La présidente de la Banque centrale européenne (BCE) a recommandé jeudi 28 novembre à l’Union européenne (UE) de négocier avec Donald Trump plutôt que de s’engager dans une guerre commerciale face à la menace du président élu d’augmenter les droits de douane sur les importations européennes.
« Je pense qu’il s’agit d’un meilleur scénario qu’une stratégie de représailles pure et simple […], où personne n’est vraiment gagnant », a déclaré la présidente de la BCE, Christine Lagarde, dans une interview accordée au journal britannique Financial Times.
Dans le texte également mis en ligne sur le site de la Banque, elle suggère à l’UE de mettre en place une « stratégie du carnet de chèques » pour éviter l’escalade.

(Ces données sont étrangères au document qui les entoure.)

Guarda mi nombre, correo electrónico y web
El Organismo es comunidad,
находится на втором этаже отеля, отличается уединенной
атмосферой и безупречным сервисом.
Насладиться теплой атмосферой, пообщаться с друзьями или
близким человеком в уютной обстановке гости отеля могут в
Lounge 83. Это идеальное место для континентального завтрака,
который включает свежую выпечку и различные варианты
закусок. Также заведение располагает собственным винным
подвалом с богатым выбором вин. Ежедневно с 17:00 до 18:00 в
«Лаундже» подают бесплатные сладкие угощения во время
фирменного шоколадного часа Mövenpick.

Par exemple, les Vingt-Sept pourraient acheter davantage de gaz naturel liquéfié (GNL) ainsi que du matériel de défense américain qui n’est pas produit en Europe, a-t-elle suggéré.
Durant sa campagne, Donald Trump a comparé l’Union européenne à une « mini Chine » qui abuse des États-Unis en accumulant, année après année, des excédents commerciaux massifs.

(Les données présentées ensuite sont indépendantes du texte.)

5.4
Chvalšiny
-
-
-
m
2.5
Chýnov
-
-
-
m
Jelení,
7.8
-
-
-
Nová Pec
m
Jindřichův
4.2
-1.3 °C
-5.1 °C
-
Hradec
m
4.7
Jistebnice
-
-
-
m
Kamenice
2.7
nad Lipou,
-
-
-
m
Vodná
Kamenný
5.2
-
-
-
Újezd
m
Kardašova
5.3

Le futur président américain menace de taxer de 10 à 20 % les produits européens entrant aux États-Unis, une mesure protectionniste centrale dans sa politique commerciale.
Mardi 26 novembre, il a annoncé des droits de douane de 25 % contre le Canada et le Mexique, théoriquement protégés par un accord de libre-échange, et une hausse de 10 % des taxes sur les produits venant de Chine.
En cas de « guerre commerciale au sens large », Christine Lagarde prédit « un résultat négatif pour tout le monde » et une « réduction mondiale du PIB ».
Une menace, également, pour la lutte contre l’inflation en Europe ? Les effets sur les prix sont plus « incertains », a nuancé la banquière centrale. Dans certains scénarios, « il peut peut-être y avoir un léger effet inflationniste net à court terme », a-t-elle estimé.